如要向 Vision 進行驗證，請設定應用程式預設憑證。詳情請參閱「為本機開發環境設定驗證」。

def async_detect_document(gcs_source_uri, gcs_destination_uri):
    """OCR with PDF/TIFF as source files on GCS"""
    import json
    import re
    from google.cloud import vision
    from google.cloud import storage

    # Supported mime_types are: 'application/pdf' and 'image/tiff'
    mime_type = "application/pdf"

    # How many pages should be grouped into each json output file.
    batch_size = 2

    client = vision.ImageAnnotatorClient()

    feature = vision.Feature(type_=vision.Feature.Type.DOCUMENT_TEXT_DETECTION)

    gcs_source = vision.GcsSource(uri=gcs_source_uri)
    input_config = vision.InputConfig(gcs_source=gcs_source, mime_type=mime_type)

    gcs_destination = vision.GcsDestination(uri=gcs_destination_uri)
    output_config = vision.OutputConfig(
        gcs_destination=gcs_destination, batch_size=batch_size
    )

    async_request = vision.AsyncAnnotateFileRequest(
        features=[feature], input_config=input_config, output_config=output_config
    )

    operation = client.async_batch_annotate_files(requests=[async_request])

    print("Waiting for the operation to finish.")
    operation.result(timeout=420)

    # Once the request has completed and the output has been
    # written to GCS, we can list all the output files.
    storage_client = storage.Client()

    match = re.match(r"gs://([^/]+)/(.+)", gcs_destination_uri)
    bucket_name = match.group(1)
    prefix = match.group(2)

    bucket = storage_client.get_bucket(bucket_name)

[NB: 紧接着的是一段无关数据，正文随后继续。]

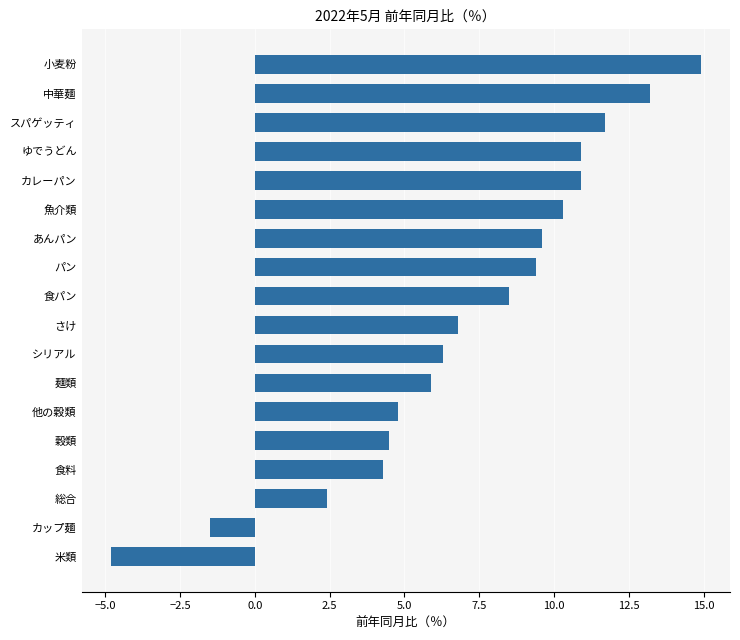

Approximately how many times larger is the value at 食パン compared to カレーパン?

0.8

    # List objects with the given prefix, filtering out folders.
    blob_list = [
        blob
        for blob in list(bucket.list_blobs(prefix=prefix))
        if not blob.name.endswith("/")
    ]
    print("Output files:")
    for blob in blob_list:
        print(blob.name)

    # Process the first output file from GCS.
    # Since we specified batch_size=2, the first response contains
    # the first two pages of the input file.
    output = blob_list[0]

    json_string = output.download_as_bytes().decode("utf-8")
    response = json.loads(json_string)

    # The actual response for the first page of the input file.
    first_page_response = response["responses"][0]
    annotation = first_page_response["fullTextAnnotation"]

    # Here we print the full text from the first page.
    # The response contains more information:
    # annotation/pages/blocks/paragraphs/words/symbols
    # including confidence scores and bounding boxes
    print("Full text:\n")
    print(annotation["text"])

gcloud

使用的 gcloud 指令取決於檔案類型。

如要執行 PDF 文字偵測，請使用 gcloud ml vision detect-text-pdf 指令，如下列範例所示：
```
gcloud ml vision detect-text-pdf gs://my_bucket/input_file  gs://my_bucket/out_put_prefix
```
如要執行 TIFF 文字偵測，請使用 gcloud ml vision detect-text-tiff 指令，如下列範例所示：
```
gcloud ml vision detect-text-tiff gs://my_bucket/input_file  gs://my_bucket/out_put_prefix
```

其他語言

C#：請按照用戶端程式庫頁面上的C# 設定說明操作，然後前往 .NET 適用的 Vision 參考說明文件。

PHP：請按照用戶端程式庫頁面的 PHP 設定說明操作，然後前往 PHP 適用的 Vision 參考文件。

Ruby：請按照用戶端程式庫頁面的 Ruby 設定說明操作，然後前往 Ruby 適用的 Vision 參考說明文件。